:: Data for processing

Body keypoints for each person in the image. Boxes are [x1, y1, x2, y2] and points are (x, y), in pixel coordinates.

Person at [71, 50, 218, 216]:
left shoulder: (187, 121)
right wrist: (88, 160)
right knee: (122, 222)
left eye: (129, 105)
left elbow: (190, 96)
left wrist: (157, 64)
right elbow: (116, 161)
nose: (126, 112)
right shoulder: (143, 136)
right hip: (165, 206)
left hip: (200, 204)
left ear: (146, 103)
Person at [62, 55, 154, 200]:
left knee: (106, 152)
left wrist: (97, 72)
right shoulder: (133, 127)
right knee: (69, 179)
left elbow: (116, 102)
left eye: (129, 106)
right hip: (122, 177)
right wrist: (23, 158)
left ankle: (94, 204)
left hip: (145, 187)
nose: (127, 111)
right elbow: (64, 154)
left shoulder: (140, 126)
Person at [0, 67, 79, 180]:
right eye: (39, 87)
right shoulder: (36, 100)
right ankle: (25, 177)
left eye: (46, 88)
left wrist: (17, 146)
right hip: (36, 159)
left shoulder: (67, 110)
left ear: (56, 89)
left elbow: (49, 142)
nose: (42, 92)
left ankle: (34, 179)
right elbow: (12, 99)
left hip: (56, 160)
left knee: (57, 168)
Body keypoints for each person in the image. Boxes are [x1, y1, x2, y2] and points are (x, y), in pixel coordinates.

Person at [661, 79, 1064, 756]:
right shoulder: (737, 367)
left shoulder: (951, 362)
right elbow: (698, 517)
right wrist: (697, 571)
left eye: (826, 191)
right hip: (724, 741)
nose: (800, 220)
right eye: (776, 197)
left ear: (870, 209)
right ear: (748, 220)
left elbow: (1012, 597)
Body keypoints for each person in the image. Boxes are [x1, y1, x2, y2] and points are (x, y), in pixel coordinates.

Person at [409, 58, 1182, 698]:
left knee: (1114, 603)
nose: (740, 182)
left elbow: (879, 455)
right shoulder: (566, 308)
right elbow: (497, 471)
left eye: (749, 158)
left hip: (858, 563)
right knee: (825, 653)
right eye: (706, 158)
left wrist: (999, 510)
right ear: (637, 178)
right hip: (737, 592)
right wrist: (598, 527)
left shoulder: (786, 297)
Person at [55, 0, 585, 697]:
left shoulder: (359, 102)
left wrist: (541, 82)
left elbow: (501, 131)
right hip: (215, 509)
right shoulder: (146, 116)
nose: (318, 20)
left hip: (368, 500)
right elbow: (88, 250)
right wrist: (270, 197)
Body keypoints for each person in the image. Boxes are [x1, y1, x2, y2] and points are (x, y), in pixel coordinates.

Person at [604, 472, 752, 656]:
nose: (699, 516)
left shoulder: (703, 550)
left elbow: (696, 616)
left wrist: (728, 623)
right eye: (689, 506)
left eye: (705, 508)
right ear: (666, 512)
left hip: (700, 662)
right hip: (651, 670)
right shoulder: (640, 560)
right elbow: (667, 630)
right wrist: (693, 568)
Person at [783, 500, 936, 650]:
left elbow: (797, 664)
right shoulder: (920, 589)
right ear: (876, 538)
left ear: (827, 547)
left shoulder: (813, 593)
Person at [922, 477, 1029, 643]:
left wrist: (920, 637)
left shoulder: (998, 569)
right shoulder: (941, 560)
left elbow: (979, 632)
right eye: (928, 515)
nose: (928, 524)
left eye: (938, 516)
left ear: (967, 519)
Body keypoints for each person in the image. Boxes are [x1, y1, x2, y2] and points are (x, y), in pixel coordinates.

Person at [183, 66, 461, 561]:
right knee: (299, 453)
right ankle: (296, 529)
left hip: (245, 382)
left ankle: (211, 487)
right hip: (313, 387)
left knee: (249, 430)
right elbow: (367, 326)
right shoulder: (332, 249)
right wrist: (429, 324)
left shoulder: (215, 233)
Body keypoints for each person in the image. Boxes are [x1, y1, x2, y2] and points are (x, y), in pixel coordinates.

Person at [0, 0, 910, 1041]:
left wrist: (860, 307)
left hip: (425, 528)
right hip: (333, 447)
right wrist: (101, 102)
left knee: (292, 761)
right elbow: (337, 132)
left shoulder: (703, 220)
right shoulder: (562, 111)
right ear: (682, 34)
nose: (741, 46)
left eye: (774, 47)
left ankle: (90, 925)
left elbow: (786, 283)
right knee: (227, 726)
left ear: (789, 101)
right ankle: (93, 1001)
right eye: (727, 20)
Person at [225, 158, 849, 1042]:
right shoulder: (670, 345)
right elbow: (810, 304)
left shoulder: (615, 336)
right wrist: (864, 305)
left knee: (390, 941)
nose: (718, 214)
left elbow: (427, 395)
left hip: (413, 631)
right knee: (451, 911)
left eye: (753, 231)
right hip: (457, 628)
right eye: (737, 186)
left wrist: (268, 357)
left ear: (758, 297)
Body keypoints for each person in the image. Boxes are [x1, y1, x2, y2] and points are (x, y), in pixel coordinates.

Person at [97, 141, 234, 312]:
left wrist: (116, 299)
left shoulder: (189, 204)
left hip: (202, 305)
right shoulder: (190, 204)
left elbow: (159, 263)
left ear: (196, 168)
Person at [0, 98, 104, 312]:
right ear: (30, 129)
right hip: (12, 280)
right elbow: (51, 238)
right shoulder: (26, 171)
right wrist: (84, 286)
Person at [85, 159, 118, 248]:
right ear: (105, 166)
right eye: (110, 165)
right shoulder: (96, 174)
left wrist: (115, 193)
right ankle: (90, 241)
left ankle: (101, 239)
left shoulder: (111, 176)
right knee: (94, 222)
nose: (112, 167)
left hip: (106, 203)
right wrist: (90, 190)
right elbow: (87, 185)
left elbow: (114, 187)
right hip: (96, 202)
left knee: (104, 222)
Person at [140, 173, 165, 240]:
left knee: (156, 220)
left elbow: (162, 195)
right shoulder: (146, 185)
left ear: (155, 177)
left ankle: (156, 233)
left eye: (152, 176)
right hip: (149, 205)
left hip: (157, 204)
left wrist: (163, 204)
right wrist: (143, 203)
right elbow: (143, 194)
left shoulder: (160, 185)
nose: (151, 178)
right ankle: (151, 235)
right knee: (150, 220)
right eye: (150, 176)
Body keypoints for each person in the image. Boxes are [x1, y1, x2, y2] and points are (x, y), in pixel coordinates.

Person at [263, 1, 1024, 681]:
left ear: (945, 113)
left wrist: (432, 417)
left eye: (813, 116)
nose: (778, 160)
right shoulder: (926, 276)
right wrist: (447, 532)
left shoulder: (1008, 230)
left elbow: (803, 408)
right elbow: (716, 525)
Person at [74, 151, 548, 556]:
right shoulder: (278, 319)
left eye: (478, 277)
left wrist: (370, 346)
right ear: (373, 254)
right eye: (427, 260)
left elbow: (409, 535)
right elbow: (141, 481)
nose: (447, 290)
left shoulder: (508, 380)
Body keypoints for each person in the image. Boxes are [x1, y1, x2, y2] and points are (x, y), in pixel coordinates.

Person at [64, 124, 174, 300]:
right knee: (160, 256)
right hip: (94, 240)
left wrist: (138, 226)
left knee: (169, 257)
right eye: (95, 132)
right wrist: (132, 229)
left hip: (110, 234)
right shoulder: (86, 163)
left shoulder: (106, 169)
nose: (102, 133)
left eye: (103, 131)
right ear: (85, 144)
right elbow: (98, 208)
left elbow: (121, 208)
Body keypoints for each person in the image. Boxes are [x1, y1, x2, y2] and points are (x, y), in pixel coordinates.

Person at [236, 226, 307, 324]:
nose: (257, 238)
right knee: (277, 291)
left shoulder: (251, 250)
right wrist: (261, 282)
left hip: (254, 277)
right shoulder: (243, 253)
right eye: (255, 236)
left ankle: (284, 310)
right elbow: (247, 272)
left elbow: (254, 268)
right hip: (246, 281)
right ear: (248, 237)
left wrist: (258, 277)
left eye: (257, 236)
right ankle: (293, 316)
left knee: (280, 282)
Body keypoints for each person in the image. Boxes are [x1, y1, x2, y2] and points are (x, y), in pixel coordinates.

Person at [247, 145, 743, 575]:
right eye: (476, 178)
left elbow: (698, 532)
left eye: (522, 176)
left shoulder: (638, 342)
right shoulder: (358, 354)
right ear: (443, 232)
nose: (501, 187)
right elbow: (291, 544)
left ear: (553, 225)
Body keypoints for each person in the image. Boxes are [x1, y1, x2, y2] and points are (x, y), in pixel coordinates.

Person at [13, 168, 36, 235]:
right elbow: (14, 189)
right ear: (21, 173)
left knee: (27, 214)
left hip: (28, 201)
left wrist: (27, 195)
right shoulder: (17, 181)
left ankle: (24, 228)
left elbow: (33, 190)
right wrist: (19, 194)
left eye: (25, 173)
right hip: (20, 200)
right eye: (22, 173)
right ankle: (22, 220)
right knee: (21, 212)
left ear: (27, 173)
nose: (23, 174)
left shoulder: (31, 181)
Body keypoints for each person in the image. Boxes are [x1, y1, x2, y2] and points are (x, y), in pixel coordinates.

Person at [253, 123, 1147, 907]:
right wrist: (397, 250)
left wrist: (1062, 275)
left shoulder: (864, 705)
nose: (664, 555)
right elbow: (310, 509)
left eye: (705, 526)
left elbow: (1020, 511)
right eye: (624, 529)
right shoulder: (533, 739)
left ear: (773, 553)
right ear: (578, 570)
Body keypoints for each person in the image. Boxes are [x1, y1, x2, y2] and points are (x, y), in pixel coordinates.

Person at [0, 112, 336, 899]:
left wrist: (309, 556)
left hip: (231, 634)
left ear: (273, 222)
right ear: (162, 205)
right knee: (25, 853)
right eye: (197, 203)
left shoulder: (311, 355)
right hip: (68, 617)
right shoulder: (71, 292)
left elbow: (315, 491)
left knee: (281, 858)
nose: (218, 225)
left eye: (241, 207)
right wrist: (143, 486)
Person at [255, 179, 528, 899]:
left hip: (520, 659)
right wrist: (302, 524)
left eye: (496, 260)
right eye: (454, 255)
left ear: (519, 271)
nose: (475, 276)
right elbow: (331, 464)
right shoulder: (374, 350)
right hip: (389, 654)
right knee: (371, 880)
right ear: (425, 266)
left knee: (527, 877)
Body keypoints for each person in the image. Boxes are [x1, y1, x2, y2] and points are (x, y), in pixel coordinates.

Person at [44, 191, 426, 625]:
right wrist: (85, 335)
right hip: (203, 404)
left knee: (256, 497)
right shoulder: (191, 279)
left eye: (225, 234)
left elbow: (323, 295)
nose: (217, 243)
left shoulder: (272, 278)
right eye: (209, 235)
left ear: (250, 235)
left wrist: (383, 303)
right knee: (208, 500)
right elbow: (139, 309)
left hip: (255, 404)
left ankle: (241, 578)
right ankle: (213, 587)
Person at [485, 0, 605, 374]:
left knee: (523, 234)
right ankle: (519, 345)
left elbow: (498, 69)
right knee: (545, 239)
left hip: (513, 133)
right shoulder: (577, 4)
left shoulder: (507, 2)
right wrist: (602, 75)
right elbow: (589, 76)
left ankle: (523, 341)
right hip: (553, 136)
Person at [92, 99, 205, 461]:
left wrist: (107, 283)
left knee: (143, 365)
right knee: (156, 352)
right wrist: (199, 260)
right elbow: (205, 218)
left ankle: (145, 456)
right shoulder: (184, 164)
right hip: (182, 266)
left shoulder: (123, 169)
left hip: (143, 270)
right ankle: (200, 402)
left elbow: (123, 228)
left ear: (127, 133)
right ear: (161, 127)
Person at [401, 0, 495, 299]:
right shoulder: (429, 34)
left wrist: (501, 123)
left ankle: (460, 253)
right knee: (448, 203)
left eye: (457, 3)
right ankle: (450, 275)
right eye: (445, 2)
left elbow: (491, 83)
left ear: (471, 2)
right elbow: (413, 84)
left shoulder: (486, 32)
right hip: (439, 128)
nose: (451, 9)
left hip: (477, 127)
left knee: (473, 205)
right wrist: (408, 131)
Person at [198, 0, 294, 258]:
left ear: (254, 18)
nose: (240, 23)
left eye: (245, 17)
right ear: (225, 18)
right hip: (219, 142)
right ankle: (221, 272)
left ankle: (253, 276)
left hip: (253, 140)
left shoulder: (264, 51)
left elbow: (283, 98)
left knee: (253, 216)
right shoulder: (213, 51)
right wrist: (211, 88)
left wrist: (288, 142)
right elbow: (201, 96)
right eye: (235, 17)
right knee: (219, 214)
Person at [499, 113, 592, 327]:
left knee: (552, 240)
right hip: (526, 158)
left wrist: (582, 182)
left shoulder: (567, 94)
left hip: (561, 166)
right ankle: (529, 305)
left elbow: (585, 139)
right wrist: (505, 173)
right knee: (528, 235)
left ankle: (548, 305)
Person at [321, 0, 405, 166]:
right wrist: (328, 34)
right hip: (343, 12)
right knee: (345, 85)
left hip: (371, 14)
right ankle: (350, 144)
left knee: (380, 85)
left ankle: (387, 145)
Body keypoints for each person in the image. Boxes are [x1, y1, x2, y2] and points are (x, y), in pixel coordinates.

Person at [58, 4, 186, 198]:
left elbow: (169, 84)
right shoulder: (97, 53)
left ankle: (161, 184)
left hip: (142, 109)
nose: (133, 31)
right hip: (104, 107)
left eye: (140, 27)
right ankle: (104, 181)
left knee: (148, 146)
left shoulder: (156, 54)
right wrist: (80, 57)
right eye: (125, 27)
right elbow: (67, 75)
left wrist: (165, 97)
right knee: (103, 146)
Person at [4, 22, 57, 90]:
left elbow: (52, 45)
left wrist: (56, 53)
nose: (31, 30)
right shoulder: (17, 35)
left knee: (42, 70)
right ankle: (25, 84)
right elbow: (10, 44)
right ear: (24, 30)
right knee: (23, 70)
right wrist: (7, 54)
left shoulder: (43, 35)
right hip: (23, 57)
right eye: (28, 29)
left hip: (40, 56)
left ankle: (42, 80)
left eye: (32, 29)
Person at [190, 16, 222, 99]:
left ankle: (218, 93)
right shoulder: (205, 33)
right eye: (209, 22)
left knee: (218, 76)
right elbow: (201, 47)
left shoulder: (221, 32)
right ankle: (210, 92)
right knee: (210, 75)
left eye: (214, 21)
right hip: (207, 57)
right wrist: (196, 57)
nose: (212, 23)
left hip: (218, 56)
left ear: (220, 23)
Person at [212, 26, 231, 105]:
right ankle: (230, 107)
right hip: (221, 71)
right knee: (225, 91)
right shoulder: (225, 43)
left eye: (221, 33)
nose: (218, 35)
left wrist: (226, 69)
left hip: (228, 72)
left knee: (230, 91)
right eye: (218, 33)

::::

Required action » Would you print exactly, and only, the lines of the data above from the line with "right hip: (526, 158)" through the line with "left knee: (218, 76)", inclusive?

Task solution »
right hip: (526, 158)
left wrist: (582, 182)
left shoulder: (567, 94)
left hip: (561, 166)
right ankle: (529, 305)
left elbow: (585, 139)
right wrist: (505, 173)
right knee: (528, 235)
left ankle: (548, 305)
Person at [321, 0, 405, 166]:
right wrist: (328, 34)
right hip: (343, 12)
right knee: (345, 85)
left hip: (371, 14)
right ankle: (350, 144)
left knee: (380, 85)
left ankle: (387, 145)
Body keypoints for each person in the image. Boxes are [x1, y1, x2, y2] and points are (x, y), in pixel coordinates.

Person at [58, 4, 186, 198]:
left elbow: (169, 84)
right shoulder: (97, 53)
left ankle: (161, 184)
left hip: (142, 109)
nose: (133, 31)
right hip: (104, 107)
left eye: (140, 27)
right ankle: (104, 181)
left knee: (148, 146)
left shoulder: (156, 54)
right wrist: (80, 57)
right eye: (125, 27)
right elbow: (67, 75)
left wrist: (165, 97)
right knee: (103, 146)
Person at [4, 22, 57, 90]:
left elbow: (52, 45)
left wrist: (56, 53)
nose: (31, 30)
right shoulder: (17, 35)
left knee: (42, 70)
right ankle: (25, 84)
right elbow: (10, 44)
right ear: (24, 30)
right knee: (23, 70)
right wrist: (7, 54)
left shoulder: (43, 35)
right hip: (23, 57)
right eye: (28, 29)
left hip: (40, 56)
left ankle: (42, 80)
left eye: (32, 29)
Person at [190, 16, 222, 99]:
left ankle: (218, 93)
right shoulder: (205, 33)
right eye: (209, 22)
left knee: (218, 76)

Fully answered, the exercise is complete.